The minute Austin signed up, Trump should have known that despite his “good guy” posture, he, too, was in trouble. When Stone Cold entered the ring at “Raw” to promote the match, he introduced himself to The Donald with a stern warning.

“You piss me off,” Austin said, “I’ll open up an $8 billion can of whoop ass and serve it to ya, and that’s all I got to say about that.”

‘We Thought We Were Shittin’ The Bed’

The opening lines of the O’Jays’ 1973 hit “For the Love of Money” ― also the theme song for Trump’s “Celebrity Apprentice” ― rang out of Ford Field’s loudspeakers a few minutes after Trump and Austin’s impromptu meeting backstage. It was time for Trump to make his way to the ring.

“Money, money, money, money, money,” the speakers blared. Trump emerged. The crowd erupted, and cash, even more than had fallen during his previous appearances, cascaded from the ceiling like victory confetti.

“There was a ton of money that had been dropped during Donald Trump’s entrance,” said Haz Ali, who, under the name Armando Estrada, served as Umaga’s handler. “There was about $20, $25,000 that they’d dropped. … Every denomination ― 1s, 5s, 10s, 20s.”

Lashley appeared next, bounding into the ring without the help of the stairs the others had needed.

For months, McMahon and Trump had sold the story of this match. Now, as Umaga and Lashley stood face to face in the ring, it was time to deliver.

The match started fairly routinely, perhaps even a bit slowly.

“I’m seeing it the same as anyone else who’s watching it,” said Ross, the commentator, who regularly skipped rehearsals to ensure matches would surprise him. “The entire arena was emotionally invested in the storyline. Once they got hooked in it months earlier, now they want the payout.”

On the TV broadcast, it’s obvious that the crowd was hanging on every twist, eager to see which of the two billionaires would lose his hair and how Austin ― famous for intervening in matches and now at the dead center of this one ― might shape it.
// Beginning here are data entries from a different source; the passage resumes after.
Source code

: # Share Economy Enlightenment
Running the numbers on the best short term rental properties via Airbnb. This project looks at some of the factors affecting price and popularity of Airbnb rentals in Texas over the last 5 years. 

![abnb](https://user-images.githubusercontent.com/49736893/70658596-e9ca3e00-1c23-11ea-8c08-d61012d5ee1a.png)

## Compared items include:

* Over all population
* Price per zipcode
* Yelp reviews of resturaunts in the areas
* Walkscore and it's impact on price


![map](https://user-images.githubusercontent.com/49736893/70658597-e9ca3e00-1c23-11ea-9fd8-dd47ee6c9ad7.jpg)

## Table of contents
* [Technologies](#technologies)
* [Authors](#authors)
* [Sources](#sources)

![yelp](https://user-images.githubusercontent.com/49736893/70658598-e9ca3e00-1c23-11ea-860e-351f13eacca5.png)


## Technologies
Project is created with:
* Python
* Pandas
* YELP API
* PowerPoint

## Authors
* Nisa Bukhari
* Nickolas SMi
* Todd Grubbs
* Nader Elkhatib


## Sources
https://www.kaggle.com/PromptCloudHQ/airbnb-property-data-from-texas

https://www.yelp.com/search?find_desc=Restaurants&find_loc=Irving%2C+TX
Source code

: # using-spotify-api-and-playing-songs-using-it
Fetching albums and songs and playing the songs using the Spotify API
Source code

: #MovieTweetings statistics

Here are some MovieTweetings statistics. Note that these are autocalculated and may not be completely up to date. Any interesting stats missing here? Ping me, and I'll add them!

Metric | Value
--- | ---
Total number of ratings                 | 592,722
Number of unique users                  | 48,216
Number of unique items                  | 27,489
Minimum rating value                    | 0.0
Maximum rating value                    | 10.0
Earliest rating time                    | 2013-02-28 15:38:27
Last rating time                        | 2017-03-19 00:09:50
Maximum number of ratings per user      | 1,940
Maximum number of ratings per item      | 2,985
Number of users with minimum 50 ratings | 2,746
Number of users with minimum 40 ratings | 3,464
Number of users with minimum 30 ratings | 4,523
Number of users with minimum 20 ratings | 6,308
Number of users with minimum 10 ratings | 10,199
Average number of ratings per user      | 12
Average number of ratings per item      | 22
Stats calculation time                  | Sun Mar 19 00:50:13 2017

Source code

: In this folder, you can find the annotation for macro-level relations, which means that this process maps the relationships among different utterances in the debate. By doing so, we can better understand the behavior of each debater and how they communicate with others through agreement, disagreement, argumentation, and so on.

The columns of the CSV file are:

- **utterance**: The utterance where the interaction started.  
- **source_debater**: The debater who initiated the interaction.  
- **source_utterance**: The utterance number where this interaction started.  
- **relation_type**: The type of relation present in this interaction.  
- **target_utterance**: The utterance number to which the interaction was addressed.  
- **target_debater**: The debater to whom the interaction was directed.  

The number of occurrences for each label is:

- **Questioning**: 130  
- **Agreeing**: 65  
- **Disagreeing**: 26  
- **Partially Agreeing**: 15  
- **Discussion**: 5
But Ford Field, an NFL stadium, is massive compared to the arenas that had hosted previous WrestleManias. Even with 80,000 people packed in, it was difficult to read the crowd from inside the ring.

Me and Vince keep looking back and forth at each other like, ‘Man, this match is not successful because the crowd is not reacting,’” Austin recalled. “We thought we were shittin’ the bed.”

Trump, for all his usual braggadocio, wasn’t helping.

From outside the ring, McMahon ― a professional performer if there ever was one ― was selling even the most minor details of the match. He was haranguing Austin, instructing Umaga and engaging the crowd all at once. Trump was stiff. His repeated cries of “Kick his ass, Bobby!” and “Come on, Bobby!” came across as stale and unconvincing.

“It’s very robotic, it’s very forced, and there’s no genuine emotion behind it,” said Ali, who had been power-slammed by Lashley early in the match and was watching from the dressing room. “He was just doing it to do it. Hearing him say, ‘Come on, Bobby!’ over and over again ― it didn’t seem like he cared whether Bobby won or lost. That’s the perspective of a former wrestler and entertainer.”